Friday, November 16, 2007

SPARQL isn't Unix Pipes

It wasn't supposed to be this way. I was just trying to get what I wrote in 2004 acknowledged. All I wanted then, as now, was aggregate functions and a matching data model. I did a bit more research in 2006 (mostly in my spare time while I had a day job to go to) and thought that people could read it and understand it. I even spent some time over the last Christmas holidays making a more gentler introduction to it all.

SPARQL is a proposed recommendation - which is one step away from being a published standard. So, I put my objections in to the SPARQL working group. From what I can tell people either didn't understand or thought that I was some kind of weirdo. The unhappiest part of this is the summary of my objection, "The Working Group is unfamiliar with any existing query languages that meet the commenter's design goals."

All I wanted was closure of operations, where the query language matches the data model it queries. Maybe this is a very odd thing to want. No one seems to know what the relational model really is either. Maybe it's a bad example.

Maybe a better example is Unix pipes. Unix pipes have operations (sort, cut, etc.) that take in text and output text. That is, it takes the same input as output or something known as closure. So you can take input from one tool and string them together in any order you want. Sometimes it's more efficient to do one operation first over another. In SPARQL you can't do that as the first operation of every query turns it into variable bindings.

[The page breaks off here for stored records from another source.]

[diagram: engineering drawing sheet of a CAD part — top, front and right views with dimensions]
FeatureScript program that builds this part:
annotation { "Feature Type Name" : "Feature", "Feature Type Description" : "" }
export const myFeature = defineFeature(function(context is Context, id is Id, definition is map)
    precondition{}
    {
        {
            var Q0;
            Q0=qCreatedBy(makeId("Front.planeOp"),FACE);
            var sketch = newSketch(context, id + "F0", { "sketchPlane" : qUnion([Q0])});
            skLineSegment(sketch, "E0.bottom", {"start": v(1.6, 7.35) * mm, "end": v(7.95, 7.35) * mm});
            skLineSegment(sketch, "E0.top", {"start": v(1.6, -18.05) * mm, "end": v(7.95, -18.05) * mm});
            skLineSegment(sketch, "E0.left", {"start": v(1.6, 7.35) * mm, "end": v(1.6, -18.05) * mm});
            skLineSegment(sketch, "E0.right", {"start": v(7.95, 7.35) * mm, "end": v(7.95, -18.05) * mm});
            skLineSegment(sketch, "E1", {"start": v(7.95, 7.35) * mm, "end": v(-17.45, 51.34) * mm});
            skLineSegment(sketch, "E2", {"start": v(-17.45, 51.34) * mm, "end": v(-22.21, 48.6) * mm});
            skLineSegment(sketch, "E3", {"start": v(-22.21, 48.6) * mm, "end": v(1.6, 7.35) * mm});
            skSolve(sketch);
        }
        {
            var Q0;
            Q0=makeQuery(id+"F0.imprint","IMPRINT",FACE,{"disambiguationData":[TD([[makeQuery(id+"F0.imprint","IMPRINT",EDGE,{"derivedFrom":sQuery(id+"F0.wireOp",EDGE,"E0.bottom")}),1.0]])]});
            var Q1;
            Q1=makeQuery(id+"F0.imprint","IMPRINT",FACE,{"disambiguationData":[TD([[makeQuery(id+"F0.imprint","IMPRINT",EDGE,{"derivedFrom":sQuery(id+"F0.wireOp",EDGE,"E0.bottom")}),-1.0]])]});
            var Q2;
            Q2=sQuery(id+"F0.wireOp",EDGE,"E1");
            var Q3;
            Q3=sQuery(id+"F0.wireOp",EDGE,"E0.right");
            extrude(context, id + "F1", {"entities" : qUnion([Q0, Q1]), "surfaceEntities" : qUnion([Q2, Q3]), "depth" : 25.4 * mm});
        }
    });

I was hoping that SPARQL would be the Unix pipes of RDF. This would mean that the operations like join, filter, restrict (matching triples) and so on take in an RDF graph (or graphs) and output an RDF graph (or graphs). This gives tremendous flexibility in that you can create new operations that all work on the same model. It also means that a lot of the extra complexity that is part of SPARQL (for example, CONSTRUCT and ASK) go away.

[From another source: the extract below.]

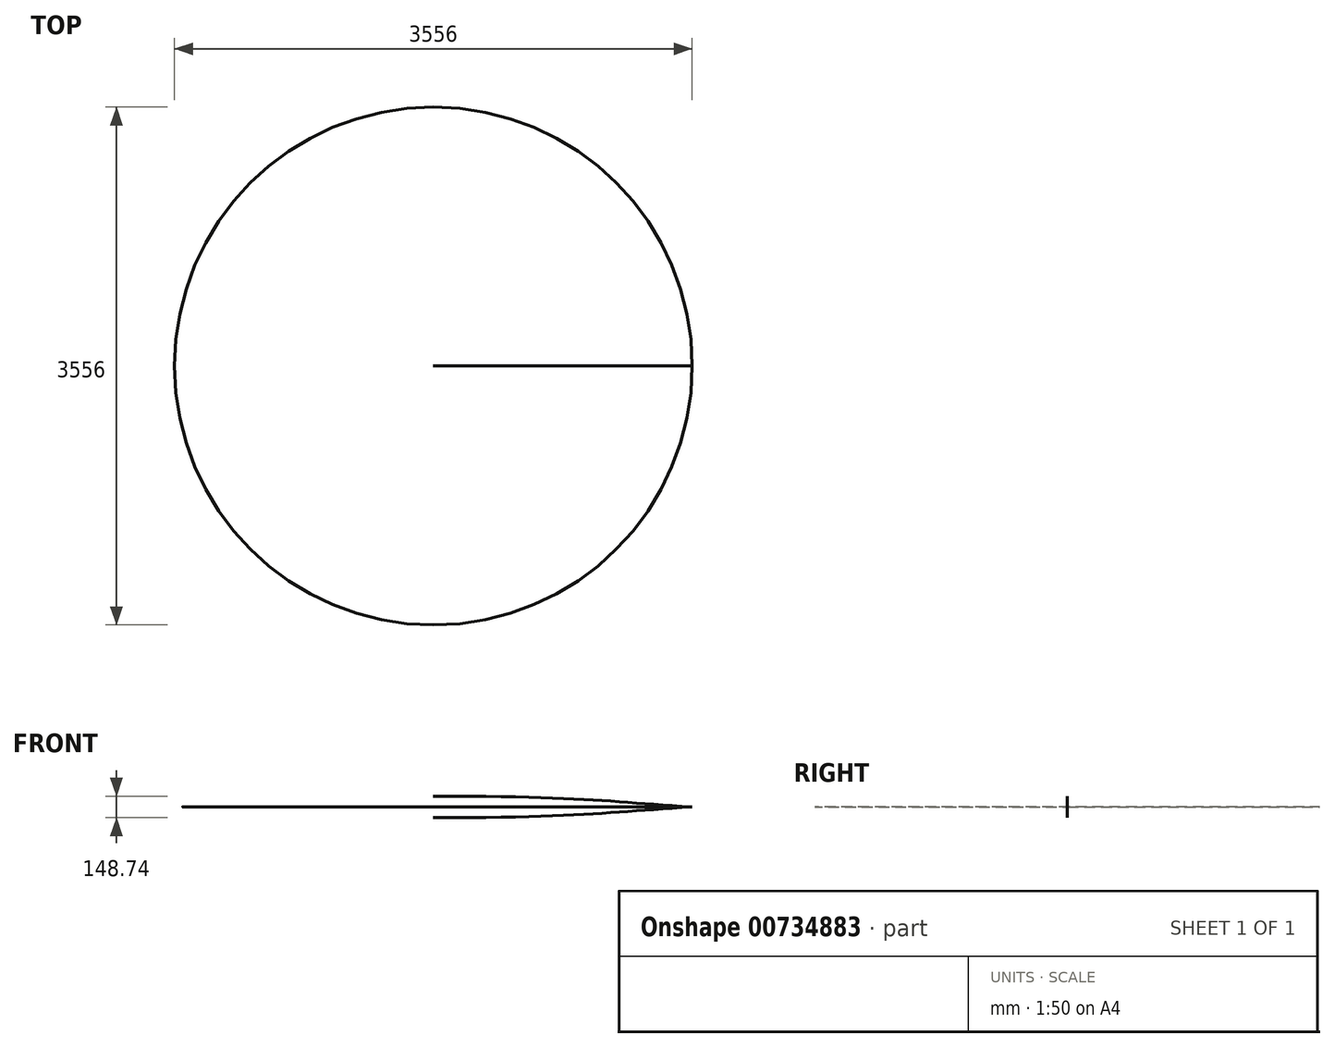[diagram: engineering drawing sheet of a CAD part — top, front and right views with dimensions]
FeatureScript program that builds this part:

This is not to say that SPARQL doesn't have value and shouldn't be supported. It is just a missed opportunity. It could have avoided repeating mistakes made with SQL (like not standarizing aggregate functions, having a consistent data model and so on).

Update: I re-read this recently. It struck me that maybe I was being a little unclear about what I expected as input and output in the RDF pipes view of SPARQL. Really, it's not a single RDF graph per se that are being processed but sets of triples. It's not really a big difference - as RDF graphs are just sets of triples but it's more that the triples being processed don't have to come from one graph. There's no restriction on what I'm talking about above to process, in one go, triples from many different graphs. The criticism is the same though - SPARQL breaks triples into variable bindings. Having multiple graph processing (or sets of triple processing) just requires the graph that the triple came from recorded (the quad in most systems). It certainly something that could be added to JRDF's SPARQL implementation.


Simon said...

Sadly, SPARQL ended up as a tool for salvaging data from that irritating RDF graph format into familiar SQL tables. :P said...

I think I agree that piping SPARQL queries should be thought of from the beginning, similar to the W3C's XML pipeline language. I was expecting the RDF and XML groups, within W3C, know about each other's work.

anyway, maybe (CONSTRUCT * ) will "help" solving the problem. Although this is not yet part of SPARQL but i heard it will be added.